MTD-compatible software

You must use software from HMRC’s approved list. The main options for sole traders and landlords:

Software Best for Notes
Xero Most sole traders; strong bank feed integration MTD-compatible for both VAT and Income Tax
QuickBooks Sole traders who want a good mobile app Popular and widely supported by accountants
FreeAgent Freelancers and small businesses Free for business account holders at some banks (NatWest, RBS, Mettle)
Sage More complex businesses with stock or multiple revenue streams Full accounting suite; MTD-compatible
Coconut Sole traders wanting a simpler, lower-cost option Connects to your bank and categorises transactions automatically
Untied Self-assessment and MTD-focused; designed for individuals Tax-first approach; simpler interface than full accounting software
Bridging software Those who prefer to keep records in a spreadsheet Connects your spreadsheet to HMRC’s systems; HMRC-compliant but adds a step

HMRC’s full approved software list is at gov.uk/guidance/find-software-thats-compatible-with-making-tax-digital-for-income-tax.
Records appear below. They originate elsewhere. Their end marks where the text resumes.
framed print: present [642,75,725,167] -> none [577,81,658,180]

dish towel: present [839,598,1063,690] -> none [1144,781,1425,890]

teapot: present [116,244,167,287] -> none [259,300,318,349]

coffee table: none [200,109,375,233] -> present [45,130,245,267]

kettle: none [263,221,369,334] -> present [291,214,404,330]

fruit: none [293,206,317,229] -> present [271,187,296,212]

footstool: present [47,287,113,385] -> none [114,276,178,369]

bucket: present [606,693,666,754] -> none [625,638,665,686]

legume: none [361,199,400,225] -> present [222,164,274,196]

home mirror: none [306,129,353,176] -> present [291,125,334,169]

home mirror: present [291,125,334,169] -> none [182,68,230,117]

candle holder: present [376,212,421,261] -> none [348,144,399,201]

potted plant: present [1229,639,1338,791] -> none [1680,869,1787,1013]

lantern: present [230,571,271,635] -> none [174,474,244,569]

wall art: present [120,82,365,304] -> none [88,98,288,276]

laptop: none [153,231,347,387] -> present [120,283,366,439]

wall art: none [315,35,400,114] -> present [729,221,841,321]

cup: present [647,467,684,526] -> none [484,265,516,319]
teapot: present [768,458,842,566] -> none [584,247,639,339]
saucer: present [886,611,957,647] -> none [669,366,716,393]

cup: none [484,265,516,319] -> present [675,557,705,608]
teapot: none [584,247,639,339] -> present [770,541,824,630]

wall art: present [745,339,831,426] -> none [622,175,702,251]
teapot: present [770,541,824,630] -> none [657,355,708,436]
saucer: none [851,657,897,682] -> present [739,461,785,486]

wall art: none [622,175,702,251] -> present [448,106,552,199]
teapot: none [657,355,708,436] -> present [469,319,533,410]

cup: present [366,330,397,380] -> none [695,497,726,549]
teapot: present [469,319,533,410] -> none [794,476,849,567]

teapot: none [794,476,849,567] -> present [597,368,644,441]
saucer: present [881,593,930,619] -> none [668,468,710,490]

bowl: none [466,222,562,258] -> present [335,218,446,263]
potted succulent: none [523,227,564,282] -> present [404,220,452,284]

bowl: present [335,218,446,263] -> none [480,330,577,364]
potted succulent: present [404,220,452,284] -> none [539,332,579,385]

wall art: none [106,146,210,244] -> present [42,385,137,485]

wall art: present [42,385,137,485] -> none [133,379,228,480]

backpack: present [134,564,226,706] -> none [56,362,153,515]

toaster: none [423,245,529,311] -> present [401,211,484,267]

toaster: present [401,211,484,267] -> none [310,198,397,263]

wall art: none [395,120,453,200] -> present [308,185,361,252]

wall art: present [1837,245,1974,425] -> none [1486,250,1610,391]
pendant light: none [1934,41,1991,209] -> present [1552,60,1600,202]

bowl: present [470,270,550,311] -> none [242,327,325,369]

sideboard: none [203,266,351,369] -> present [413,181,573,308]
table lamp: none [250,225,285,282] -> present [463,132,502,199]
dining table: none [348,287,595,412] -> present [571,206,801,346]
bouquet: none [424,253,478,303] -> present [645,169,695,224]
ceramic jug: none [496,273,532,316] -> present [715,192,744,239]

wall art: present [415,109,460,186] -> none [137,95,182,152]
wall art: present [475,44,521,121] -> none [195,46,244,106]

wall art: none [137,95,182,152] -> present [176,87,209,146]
Practical tips for quarterly reporting

  • Use bank feed integration. Most accounting software connects to your business bank account and imports transactions automatically. If you don’t have a dedicated business account, opening one makes this significantly easier.
  • Categorise transactions as you go. Spending 20 minutes a week keeping your records current is far less painful than reconciling three months of transactions the night before a deadline.
  • Errors go in the next update. If you miss an expense or make an error in a quarterly update, include it in the next quarter — you don’t need to amend the previous submission. HMRC’s system accumulates year-to-date figures.
  • Consider cash basis reporting. If your qualifying income is below the VAT registration threshold (£90,000), you can report on a cash basis — recording income when received and expenses when paid rather than when invoiced. This simplifies the process significantly for most service businesses.
  • Keep your software updated. Providers are rolling out MTD for Income Tax features throughout 2026, and early versions may not have the full feature set.